I’d like to tell you about a book that I read this summer. But before I do, let me tell you a bit how I think about reading and my soul. The bedrock of my soul’s health is reading the Scriptures day by day and through the entire Bible each year. I commend this to all in our church family. I have often said, and now am eager to say again, that perhaps the best thing you can do for your soul is to be reading the Bible.
In addition to Bible reading, I read other books as well. I especially look for books that will feed my soul. Why? Because I don’t take my soul’s health for granted. It doesn’t stay healthy just because I prayed to receive Jesus many years ago. What do I look for in these “soul books?” I look for books that talk about the Bible like a good sermon does. They explain and focus my attention on something in the Scriptures that I’ve read before, but wouldn’t have noticed and thought about as much.
This summer I read Humbled: Welcoming the Uncomfortable Work of God by David Mathis. I trust him to spoon-feed Bible to my soul. Why do we need to hear about this topic? Mathis writes, “To live in this world, fallen as it is, and sinners as we are, is to be humbled. It’s only a matter of time. … It descends, often without warning. We’re caught off guard. It hurts to be humbled. We do not want it. We would pray, like Jesus, for the cup to pass. But it is here, …”
What is humility about? “Humility entails a right view of self, as created by and accountable to God—and this requires a right view of God, as Creator and as authoritative in relation to his creatures. Humility is not, then, preoccupied with oneself and one’s own lowliness, but first mindful and conscious of God and his highness. Humility becomes conscious of self only with respect to God.”
Humility is not our taking the initiative to humble ourselves, but our responding to God’s bringing humbling circumstances to us. When these come, how will we respond?
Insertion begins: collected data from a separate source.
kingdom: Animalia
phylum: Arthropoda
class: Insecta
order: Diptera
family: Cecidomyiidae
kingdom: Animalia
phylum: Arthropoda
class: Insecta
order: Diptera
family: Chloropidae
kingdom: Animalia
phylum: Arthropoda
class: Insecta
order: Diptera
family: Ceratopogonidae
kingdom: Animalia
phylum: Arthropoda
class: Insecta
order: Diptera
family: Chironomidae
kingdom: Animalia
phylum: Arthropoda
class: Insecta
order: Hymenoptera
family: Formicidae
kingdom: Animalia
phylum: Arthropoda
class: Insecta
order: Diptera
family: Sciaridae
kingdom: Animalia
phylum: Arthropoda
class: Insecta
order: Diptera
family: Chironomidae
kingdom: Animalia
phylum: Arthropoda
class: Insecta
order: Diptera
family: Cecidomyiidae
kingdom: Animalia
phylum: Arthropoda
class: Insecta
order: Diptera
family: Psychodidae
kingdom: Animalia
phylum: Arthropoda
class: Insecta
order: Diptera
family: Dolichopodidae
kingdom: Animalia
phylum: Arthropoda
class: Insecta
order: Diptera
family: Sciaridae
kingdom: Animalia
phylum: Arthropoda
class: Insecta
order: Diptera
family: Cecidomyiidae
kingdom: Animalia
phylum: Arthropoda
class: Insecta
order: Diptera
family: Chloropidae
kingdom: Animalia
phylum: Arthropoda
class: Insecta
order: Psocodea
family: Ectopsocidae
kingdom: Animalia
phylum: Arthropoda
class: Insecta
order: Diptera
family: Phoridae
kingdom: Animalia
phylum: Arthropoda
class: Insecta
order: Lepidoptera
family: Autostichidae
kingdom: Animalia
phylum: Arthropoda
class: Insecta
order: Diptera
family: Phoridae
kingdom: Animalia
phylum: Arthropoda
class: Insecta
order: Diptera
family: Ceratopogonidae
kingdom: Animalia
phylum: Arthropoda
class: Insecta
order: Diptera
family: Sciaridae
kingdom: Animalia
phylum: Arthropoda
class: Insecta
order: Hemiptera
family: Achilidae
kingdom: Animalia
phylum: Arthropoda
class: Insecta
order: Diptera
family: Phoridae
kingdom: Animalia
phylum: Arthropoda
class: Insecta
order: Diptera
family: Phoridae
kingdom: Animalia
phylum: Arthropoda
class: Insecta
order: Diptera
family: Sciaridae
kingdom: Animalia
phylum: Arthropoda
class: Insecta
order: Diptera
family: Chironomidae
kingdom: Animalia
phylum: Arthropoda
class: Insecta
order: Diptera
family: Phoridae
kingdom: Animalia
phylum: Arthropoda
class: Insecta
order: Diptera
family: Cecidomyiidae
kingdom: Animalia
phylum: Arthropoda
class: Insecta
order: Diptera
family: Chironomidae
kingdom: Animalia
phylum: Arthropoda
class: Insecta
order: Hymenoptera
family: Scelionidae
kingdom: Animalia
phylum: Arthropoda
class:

Will we humble ourselves?
Humility begins with hearing God’s word: “Will you begin this day with the sound of God’s voice, the whispers of your own, or the words of someone else?” Prayer is the sound of the humbled: “We most humble ourselves in prayer when we appeal to God for what is plainly beyond our ability to produce.”
Mathis writes about how humility touches fellowship (“you are not that special”) and fasting. “Fasting is an act of self-humbling by declaring our need to God, and by allowing ourselves to see afresh how weak we really are, as we experience the anxiety and irritability that come with an empty stomach.”
The last two chapters are on our cultural tendency to make ourselves look better than we are and on Christ’s humility and what this means for us. On the last page, Mathis writes, “God’s favor for the humble will shine forth. His rescuing grace will arrive. He will not leave his humbled unexalted, if his humbled cling to him.” Those words are solid Bible and they are solid encouragement to keep walking in God’s paths, not my own.
This short book (~100 pages) might be just the nourishment your soul needs to keep looking away from yourself and to keep looking to Jesus for all you need.